For the first time in his life, croaks failed Charlie.
“Frog in your throat, Charlie?” asked the princess.
“Erm, I think you’ll find it’s called frog-splaining,” Charlie finally managed to ribbit, “and it’s all very well knowing what you have to do, but you also have to start doing it. Given that you already know everything you need to know, now would seem like the best time for Happy Ever After to begin…”

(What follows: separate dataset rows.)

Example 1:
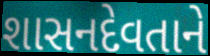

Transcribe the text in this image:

શાસનદેવતાને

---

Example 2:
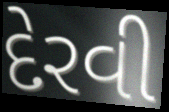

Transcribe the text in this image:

દેરવી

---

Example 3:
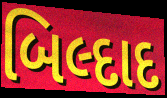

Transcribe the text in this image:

બિલ્દાદ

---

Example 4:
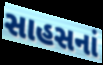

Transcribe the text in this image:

સાહસનાં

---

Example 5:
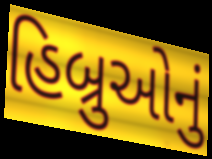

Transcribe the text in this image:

હિબ્રુઓનું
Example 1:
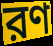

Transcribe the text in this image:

রণ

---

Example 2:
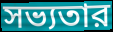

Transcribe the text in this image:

সভ্যতার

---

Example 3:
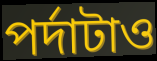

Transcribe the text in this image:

পর্দাটাও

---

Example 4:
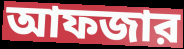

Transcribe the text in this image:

আফজার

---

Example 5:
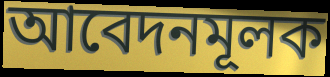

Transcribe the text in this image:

আবেদনমূলক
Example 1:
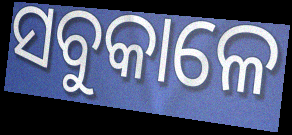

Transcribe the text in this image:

ସବୁକାଳେ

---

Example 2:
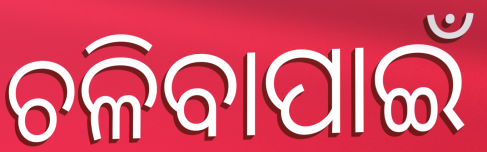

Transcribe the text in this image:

ଚଳିବାପାଇଁ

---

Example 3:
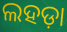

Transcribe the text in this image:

ଲହଡ଼ା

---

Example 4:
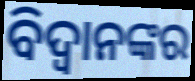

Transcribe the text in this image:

ବିଦ୍ୱାନଙ୍କର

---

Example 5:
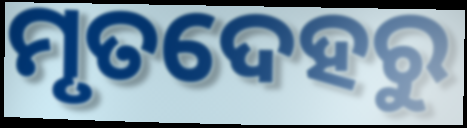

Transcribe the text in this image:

ମୃତଦେହରୁ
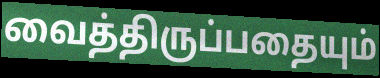
வைத்திருப்பதையும்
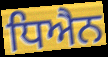
ਧਿਐਨ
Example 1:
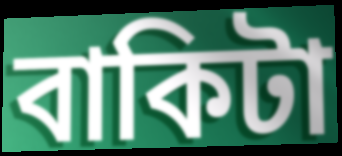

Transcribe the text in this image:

বাকিটা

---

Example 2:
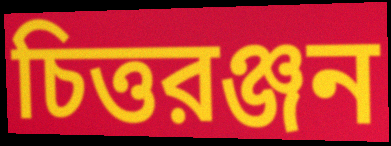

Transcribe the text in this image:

চিত্তরঞ্জন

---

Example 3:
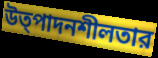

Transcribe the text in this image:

উত্পাদনশীলতার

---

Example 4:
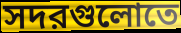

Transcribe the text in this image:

সদরগুলোতে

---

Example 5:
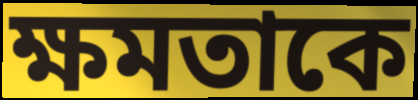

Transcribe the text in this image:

ক্ষমতাকে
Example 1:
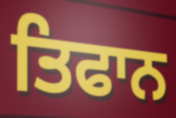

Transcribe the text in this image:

ਤਿਫਾਨ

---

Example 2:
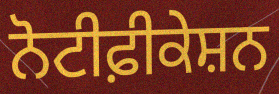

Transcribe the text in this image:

ਨੋਟੀਫ਼ੀਕੇਸ਼ਨ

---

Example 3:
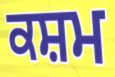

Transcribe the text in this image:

ਕਸ਼ਮ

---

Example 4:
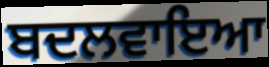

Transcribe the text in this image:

ਬਦਲਵਾਇਆ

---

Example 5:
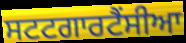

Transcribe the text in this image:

ਸਟਟਗਾਰਟੈਂਸੀਆ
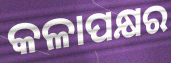
କଳାପକ୍ଷର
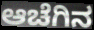
ಆಚೆಗಿನ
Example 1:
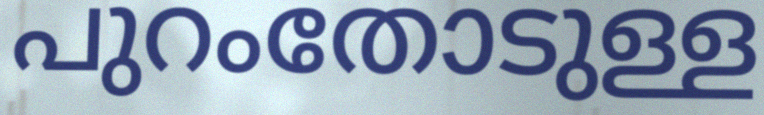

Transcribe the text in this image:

പുറംതോടുള്ള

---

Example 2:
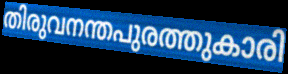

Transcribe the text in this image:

തിരുവനന്തപുരത്തുകാരി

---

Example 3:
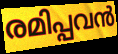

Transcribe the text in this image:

രമിപ്പവൻ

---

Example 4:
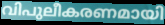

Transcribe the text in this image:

വിപുലീകരണമായി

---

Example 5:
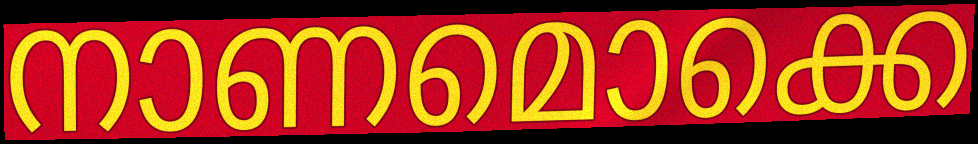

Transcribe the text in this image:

നാണമൊക്കെ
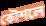
কৌশলে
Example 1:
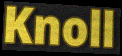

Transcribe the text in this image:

Knoll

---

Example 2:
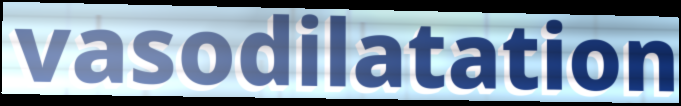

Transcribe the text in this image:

vasodilatation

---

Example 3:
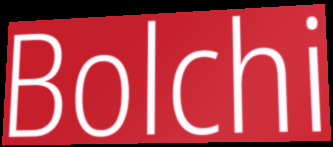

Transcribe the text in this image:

Bolchi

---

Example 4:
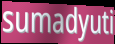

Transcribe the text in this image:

sumadyuti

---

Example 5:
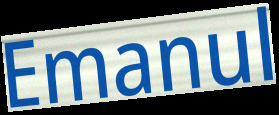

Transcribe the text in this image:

Emanul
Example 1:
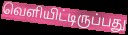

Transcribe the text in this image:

வெளியிட்டிருப்பது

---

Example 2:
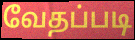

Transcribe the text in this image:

வேதப்படி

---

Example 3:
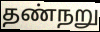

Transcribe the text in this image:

தண்நறு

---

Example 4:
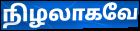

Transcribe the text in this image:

நிழலாகவே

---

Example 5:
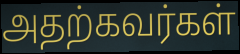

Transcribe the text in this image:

அதற்கவர்கள்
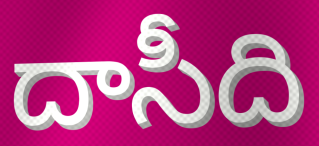
దాసీది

In the illustration on the cover of Happy Ever After, we show our princess at the start of some forests. She doesn’t know what she’s about to walk into, and she definitely doesn’t know how to get out of the woods once she steps in.
Like the rest of us.
The goal of Happy Ever After is to show a way out of the woods, to shorten the path so we aren’t lost and looking for help our whole lives. I wrote it for my daughter, the inspiration for the princess in the stories, to understand how she can make her own way in the world, and never feel lost. I hope you can use it to do the same for your little princesses and princes too.